In my book Winners Don’t Cheat I caution against finding role models that only look like you.
Former US Secretary of State Colin Powell — who passed away aged 84 — was my rare exception.
Powell, of West Indian heritage, cast a unique figure on his road to becoming a four-star general, chairman of the joint chiefs (1989-93), national security adviser (1987-89) and his nation’s chief diplomat (2001-05).
His image with US President Ronald Reagan, inset with this article, is a favourite of mine.
It shows Powell — then as national security adviser — briefing Reagan, whose counsel Reagan clearly valued.
To say Powell endured hardscrabble beginnings in the South Bronx, New York, would be taking things too far.
There was certainly little surplus in the Powell home.
But it was a stable home, instilled by positive values from his Dad — a shipping clerk — and his Mum — a seamstress.
West Indian migrants to the United States are known for doing well, leapfrogging comparative well-being and socioeconomic indicators in a short space of time.
Powell was no exception.
Various pocket-money jobs in a genuinely multicultural Harlem and South Bronx exposed him to a mix of cultures and ideas.
Yet the image of a future US Secretary of State, he said, wasn’t front of mind as as a young man sweeping floors at a city Coca-Cola bottling factory.
His ‘why’ came not long after as a teenager, joining the ROTC — Australia’s equivalent of cadet-reserves — and learning discipline and enjoying, he said, some of the best days of his life.
In later years, Powell was known for making the iconic case for the Iraq War at the UN Security Council — based on the best intelligence at the time — and for the Powell Doctrine, which basically stipulates that if you want to go to war, be certain you’ll win.
Yet he offered another doctrine — one of self-improvement — that I suspect carries a much more enduring legacy than — or at least alongside — his military experience.
Indeed, Powell’s time in uniform is a magnificent journey for anyone wanting to study the importance of dedication and what career ascendance looks like over three-plus decades and in one organisation.
A Soldier’s Way — certainly not a short read — was the only lengthy autobiography that kept me engaged as a young man from cover to cover.
But studying Powell over the years I came to take away four key lessons, which I’ve often reminded myself in my career and in life.
First, we all make mistakes.
But don’t get too carried away.
“It ain’t as bad as you think,” he was fond of saying in books, speeches and interviews. “It will look better in the morning.”

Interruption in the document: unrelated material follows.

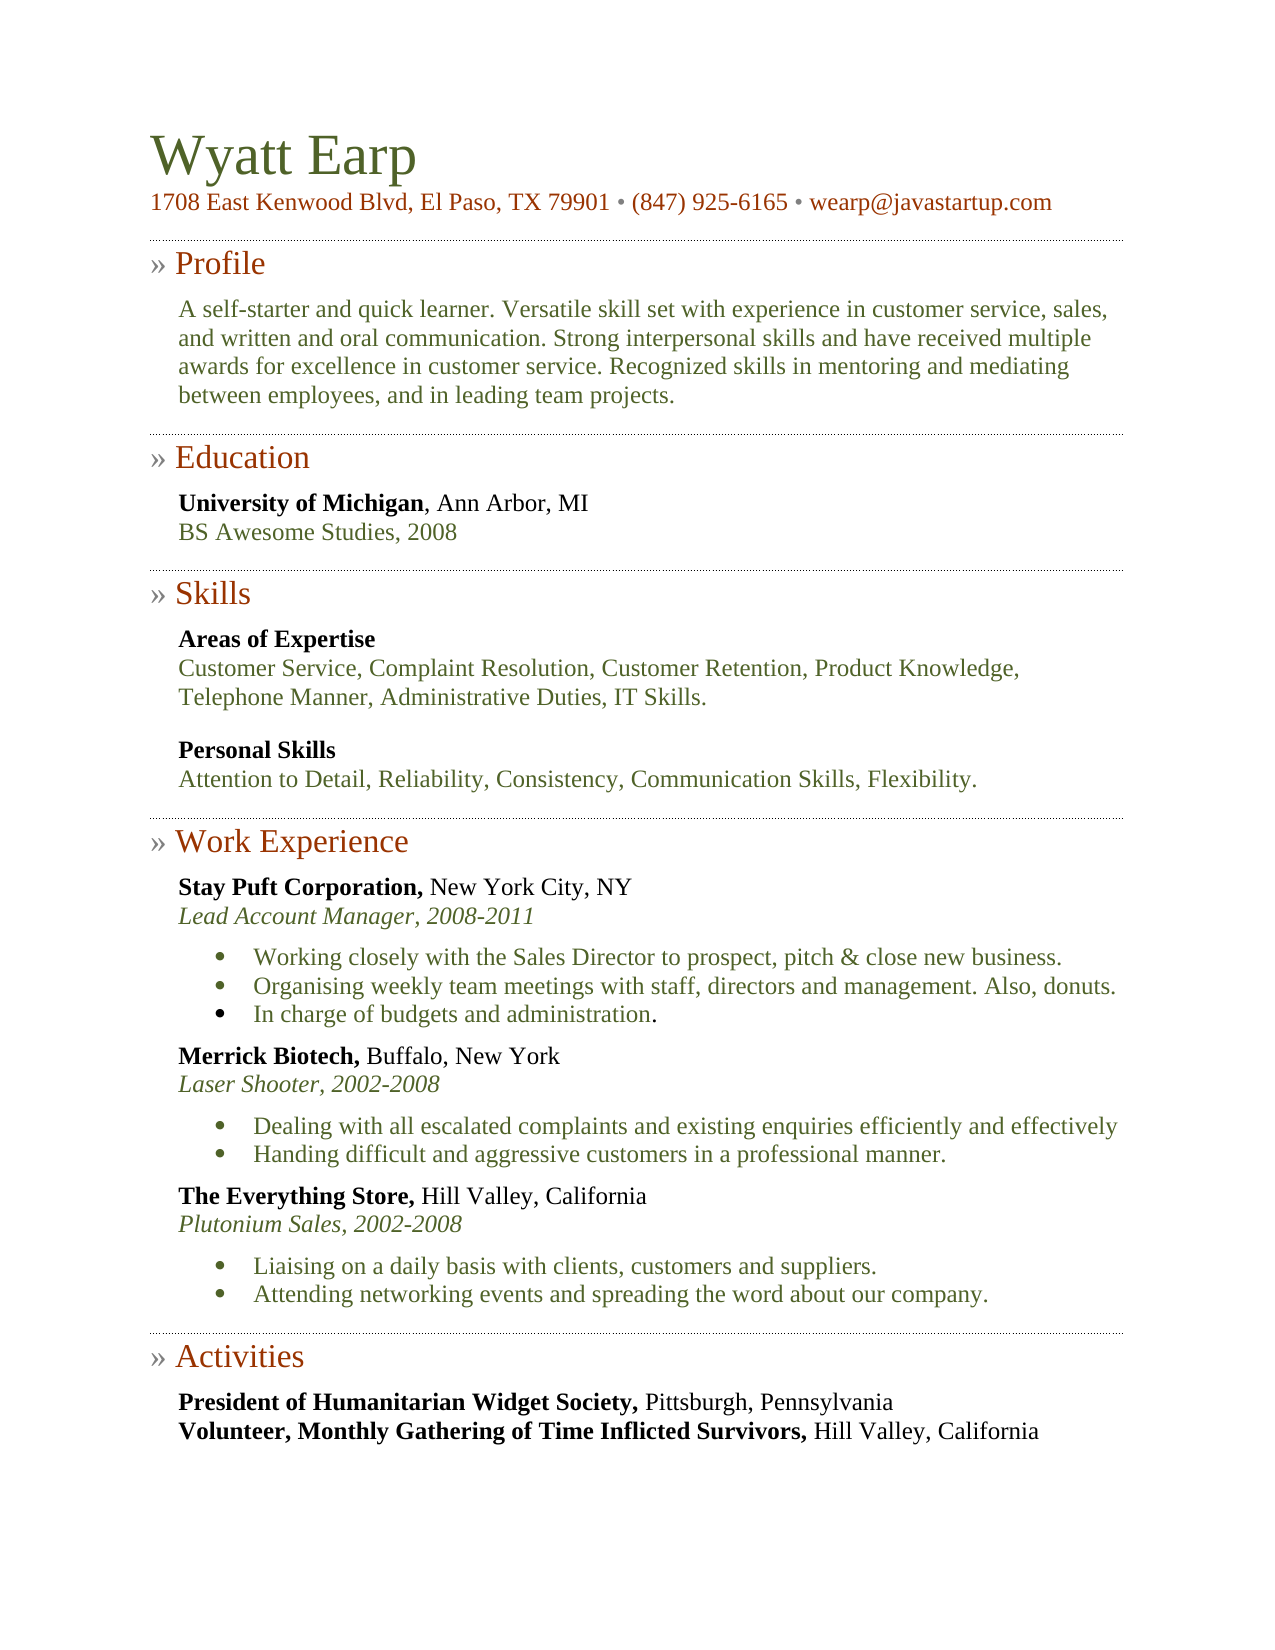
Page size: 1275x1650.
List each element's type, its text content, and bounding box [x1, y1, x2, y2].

Second, learn to be calm. This is clearly where other leaders — in fact three US Presidents — saw Powell’s strength. “When he briefed me,” according to the late George H W Bush, “I found there was something about the quiet, efficient way he laid everything out and answered questions that reduced my fears and gave me great confidence.”
Third, do the hard things first. Especially when they’re dictated from on high.
“I worked hard to accomplish the tasks they [those above me] set as quickly and decisively as I could. The sooner I could satisfy my superiors, the sooner they would stop bugging me about them, and the quicker I could move on to my own priorities.”
And finally, Powell was very particular about not losing respect for people. “Count on people,” he said, “more than plans or structures.”
Indeed, toward the end of his public writing and speaking life Powell became almost canonical in mentioning a rubbish collection man, at the Empire State Building, who he once saw being interviewed on TV. As he wrote in It Worked for Me, Lessons in Life and Leadership:
“… the guy smiled and said to the camera, ‘Our job is to make sure that tomorrow morning when people from all over the world come to this wonderful building, it shines, it is clean, and it looks great.'”
It is a neat lesson on dedication and commitment — no matter where you are and what you do — from such an accomplished man. And one we’ll do well to remember.